Source extract ▸

- - -

Single by The Strokes

from the album Room on Fire
- B-side: "Clampdown" (Live)
- Released: November 1, 2004
- Genre: Garage rock, new wave
- Length: 3:07
- Label: RCA
- Songwriter: Julian Casablancas
- Producer: Gordon Raphael

The Strokes singles chronology
| "Reptilia" (2004) | "The End Has No End" (2004) | "Juicebox" (2005) |

= The End Has No End =

2004 single by the Strokes

"The End Has No End" is a song by American rock band the Strokes. It was released as the third and final single from their second studio album, Room on Fire (2003) on November 1, 2004. The song was written by Julian Casablancas and produced by Gordon Raphael. The B-side to the single is a cover of the Clash song "Clampdown", recorded from a live performance at London's Alexandra Palace. The Alexandra Palace performance was intended to be the Strokes' first live album, but was scrapped due to poor sound quality.

- - -

Data for review ▸
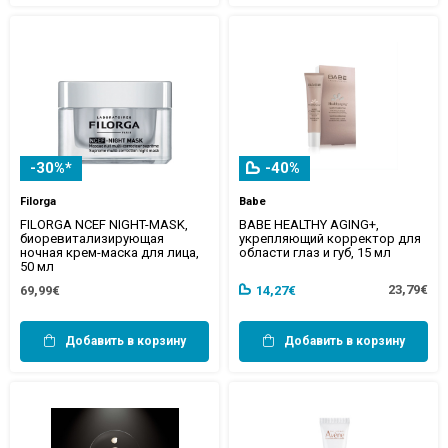
-30%*
-40%
Filorga
Babe
FILORGA NCEF NIGHT-MASK,
BABE HEALTHY AGING+,
биоревитализирующая
укрепляющий корректор для
ночная крем-маска для лица,
области глаз и губ, 15 мл
50 мл
23,79€
69,99€
14,27€
Добавить в корзину
Добавить в корзину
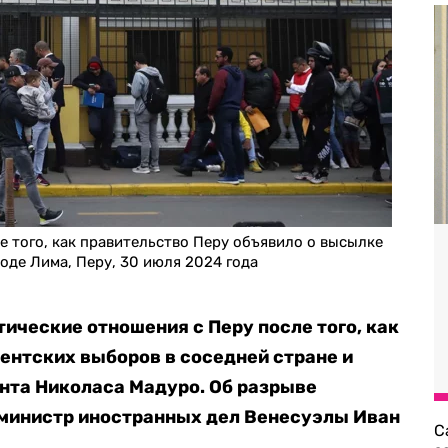
е того, как правительство Перу объявило о высылке
оде Лима, Перу, 30 июля 2024 года
ические отношения с Перу после того, как
дентских выборов в соседней стране и
нта Николаса Мадуро. Об разрыве
 министр иностранных дел Венесуэлы Иван
С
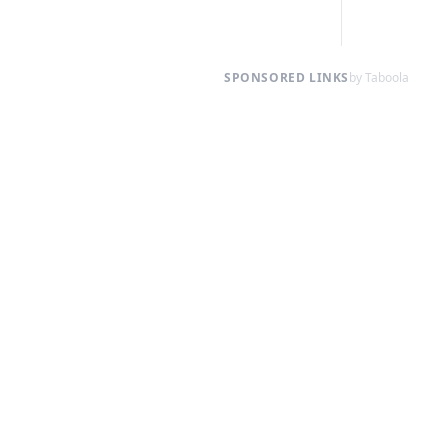
SPONSORED LINKS
by Taboola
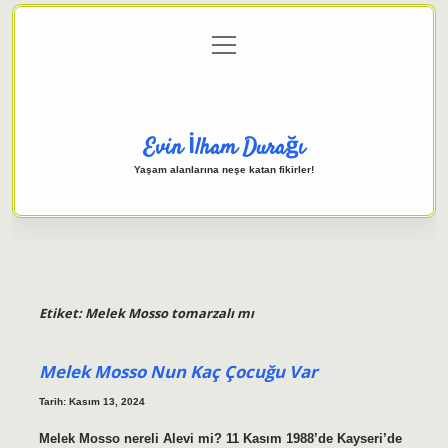
menüyü
Anasayfa
Gizlilik Politikası
Yasal Uyarı
aç
Hakkımızda
Evin İlham Durağı
Yaşam alanlarına neşe katan fikirler!
Etiket:
Melek Mosso tomarzalı mı
Melek Mosso Nun Kaç Çocuğu Var
Tarih: Kasım 13, 2024
Melek Mosso nereli Alevi mi? 11 Kasım 1988’de Kayseri’de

- - -

Tasks for this exercise ▸
A – Copy out the text read from all of the records, line for line, leaving out the picture markers.
B – Continue the article on "The End Has No End" from its final sentence.
The article on "The End Has No End" and the records are unrelated material.

Answer set ▸
A –
-30%*
-40%
Filorga
Babe
FILORGA NCEF NIGHT-MASK,
BABE HEALTHY AGING+,
биоревитализирующая
укрепляющий корректор для
ночная крем-маска для лица,
области глаз и губ, 15 мл
50 мл
23,79€
69,99€
14,27€
Добавить в корзину
Добавить в корзину
е того, как правительство Перу объявило о высылке
оде Лима, Перу, 30 июля 2024 года
ические отношения с Перу после того, как
дентских выборов в соседней стране и
нта Николаса Мадуро. Об разрыве
 министр иностранных дел Венесуэлы Иван
С
SPONSORED LINKS
by Taboola
menüyü
Anasayfa
Gizlilik Politikası
Yasal Uyarı
aç
Hakkımızda
Evin İlham Durağı
Yaşam alanlarına neşe katan fikirler!
Etiket:
Melek Mosso tomarzalı mı
Melek Mosso Nun Kaç Çocuğu Var
Tarih: Kasım 13, 2024
Melek Mosso nereli Alevi mi? 11 Kasım 1988’de Kayseri’de

B –
==Music video==
The music video for the song contains several allusions to Stanley Kubrick's 2001: A Space Odyssey and features actresses Mila Kunis and Eva Mendes as well as The Strokes' manager Ryan Gentles in the lead role. It was directed by Sophie Muller. The Strokes can be seen in the video during the prom scene. The band performance in the mirrored room is a nod to the album cover for (No Pussyfooting) (1973) by Fripp & Eno and A Flock of Seagulls' "I Ran" music video. The final scene from the video is a clip from the band's first single "12:51" off the same album Room on Fire, and is a reference to the 1982 film Tron.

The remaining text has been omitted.